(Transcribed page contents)
---
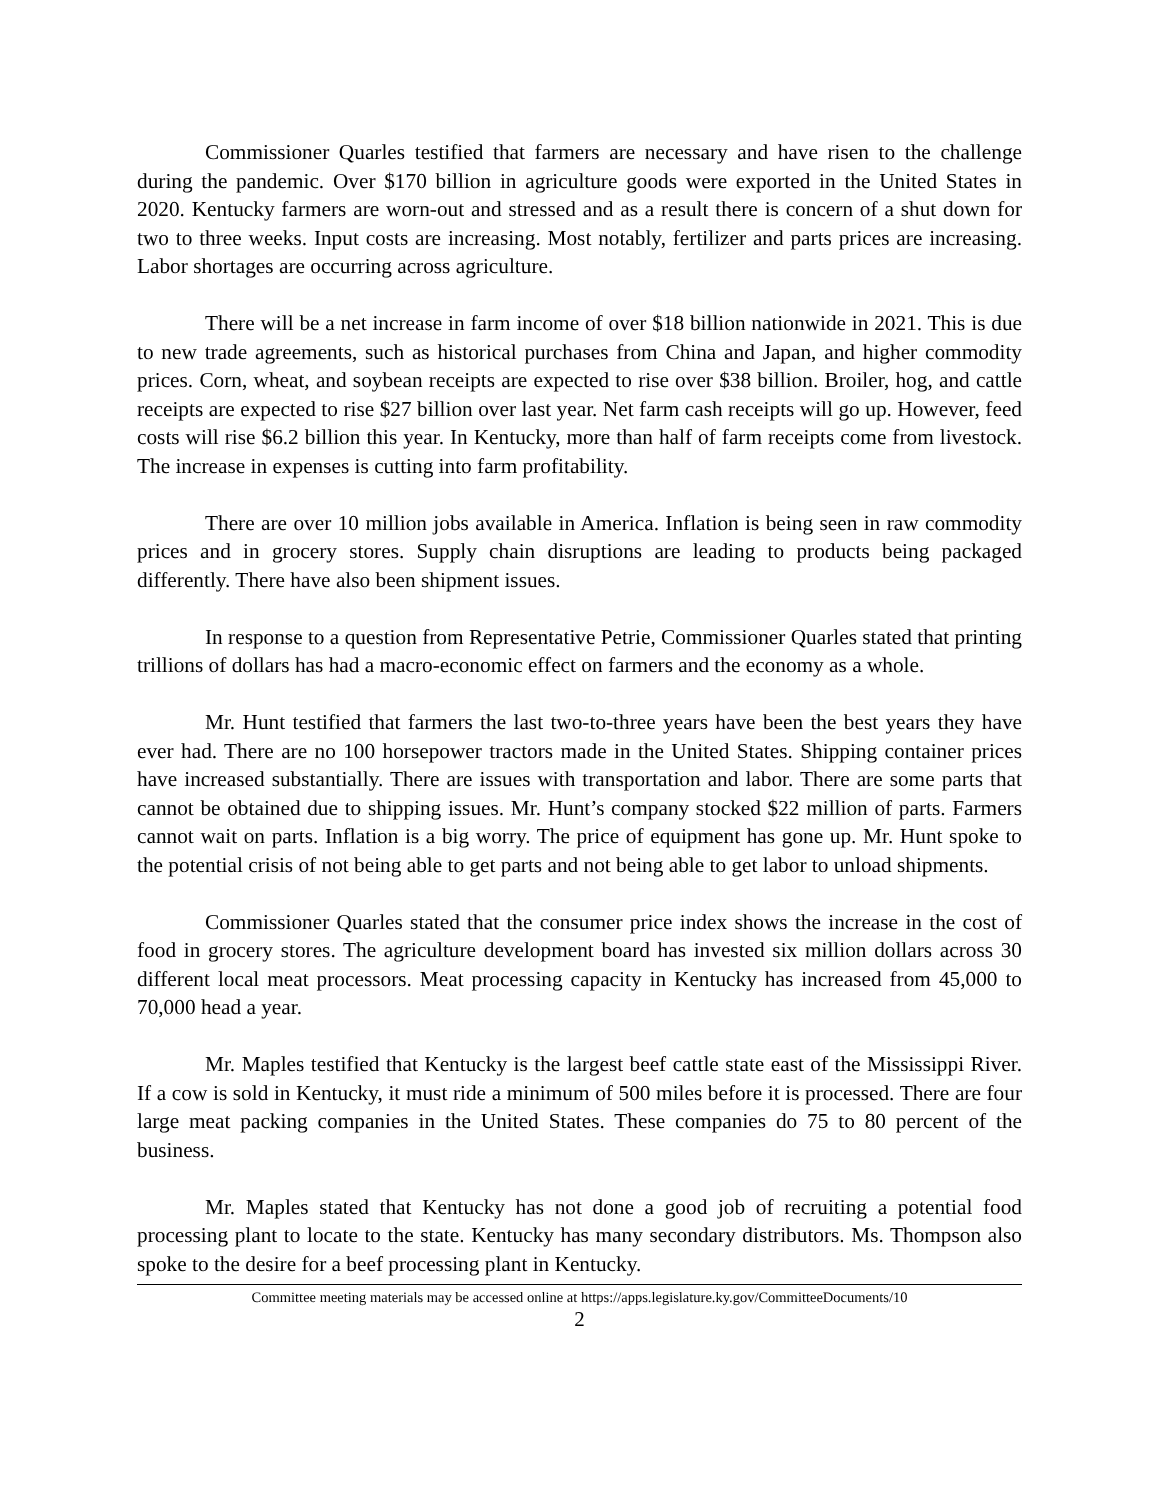Commissioner Quarles testified that farmers are necessary and have risen to the challenge during the pandemic. Over $170 billion in agriculture goods were exported in the United States in 2020. Kentucky farmers are worn-out and stressed and as a result there is concern of a shut down for two to three weeks. Input costs are increasing. Most notably, fertilizer and parts prices are increasing. Labor shortages are occurring across agriculture.
There will be a net increase in farm income of over $18 billion nationwide in 2021. This is due to new trade agreements, such as historical purchases from China and Japan, and higher commodity prices. Corn, wheat, and soybean receipts are expected to rise over $38 billion. Broiler, hog, and cattle receipts are expected to rise $27 billion over last year. Net farm cash receipts will go up. However, feed costs will rise $6.2 billion this year. In Kentucky, more than half of farm receipts come from livestock. The increase in expenses is cutting into farm profitability.
There are over 10 million jobs available in America. Inflation is being seen in raw commodity prices and in grocery stores. Supply chain disruptions are leading to products being packaged differently. There have also been shipment issues.
In response to a question from Representative Petrie, Commissioner Quarles stated that printing trillions of dollars has had a macro-economic effect on farmers and the economy as a whole.
Mr. Hunt testified that farmers the last two-to-three years have been the best years they have ever had. There are no 100 horsepower tractors made in the United States. Shipping container prices have increased substantially. There are issues with transportation and labor. There are some parts that cannot be obtained due to shipping issues. Mr. Hunt’s company stocked $22 million of parts. Farmers cannot wait on parts. Inflation is a big worry. The price of equipment has gone up. Mr. Hunt spoke to the potential crisis of not being able to get parts and not being able to get labor to unload shipments.
Commissioner Quarles stated that the consumer price index shows the increase in the cost of food in grocery stores. The agriculture development board has invested six million dollars across 30 different local meat processors. Meat processing capacity in Kentucky has increased from 45,000 to 70,000 head a year.
Mr. Maples testified that Kentucky is the largest beef cattle state east of the Mississippi River. If a cow is sold in Kentucky, it must ride a minimum of 500 miles before it is processed. There are four large meat packing companies in the United States. These companies do 75 to 80 percent of the business.
Mr. Maples stated that Kentucky has not done a good job of recruiting a potential food processing plant to locate to the state. Kentucky has many secondary distributors. Ms. Thompson also spoke to the desire for a beef processing plant in Kentucky.
Committee meeting materials may be accessed online at https://apps.legislature.ky.gov/CommitteeDocuments/10
2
---
### Problem details
Would you copy out all the data exactly, without the images?

### Final answer
Commissioner Quarles testified that farmers are necessary and have risen to the challenge during the pandemic. Over $170 billion in agriculture goods were exported in the United States in 2020. Kentucky farmers are worn-out and stressed and as a result there is concern of a shut down for two to three weeks. Input costs are increasing. Most notably, fertilizer and parts prices are increasing. Labor shortages are occurring across agriculture.
There will be a net increase in farm income of over $18 billion nationwide in 2021. This is due to new trade agreements, such as historical purchases from China and Japan, and higher commodity prices. Corn, wheat, and soybean receipts are expected to rise over $38 billion. Broiler, hog, and cattle receipts are expected to rise $27 billion over last year. Net farm cash receipts will go up. However, feed costs will rise $6.2 billion this year. In Kentucky, more than half of farm receipts come from livestock. The increase in expenses is cutting into farm profitability.
There are over 10 million jobs available in America. Inflation is being seen in raw commodity prices and in grocery stores. Supply chain disruptions are leading to products being packaged differently. There have also been shipment issues.
In response to a question from Representative Petrie, Commissioner Quarles stated that printing trillions of dollars has had a macro-economic effect on farmers and the economy as a whole.
Mr. Hunt testified that farmers the last two-to-three years have been the best years they have ever had. There are no 100 horsepower tractors made in the United States. Shipping container prices have increased substantially. There are issues with transportation and labor. There are some parts that cannot be obtained due to shipping issues. Mr. Hunt’s company stocked $22 million of parts. Farmers cannot wait on parts. Inflation is a big worry. The price of equipment has gone up. Mr. Hunt spoke to the potential crisis of not being able to get parts and not being able to get labor to unload shipments.
Commissioner Quarles stated that the consumer price index shows the increase in the cost of food in grocery stores. The agriculture development board has invested six million dollars across 30 different local meat processors. Meat processing capacity in Kentucky has increased from 45,000 to 70,000 head a year.
Mr. Maples testified that Kentucky is the largest beef cattle state east of the Mississippi River. If a cow is sold in Kentucky, it must ride a minimum of 500 miles before it is processed. There are four large meat packing companies in the United States. These companies do 75 to 80 percent of the business.
Mr. Maples stated that Kentucky has not done a good job of recruiting a potential food processing plant to locate to the state. Kentucky has many secondary distributors. Ms. Thompson also spoke to the desire for a beef processing plant in Kentucky.
Committee meeting materials may be accessed online at https://apps.legislature.ky.gov/CommitteeDocuments/10
2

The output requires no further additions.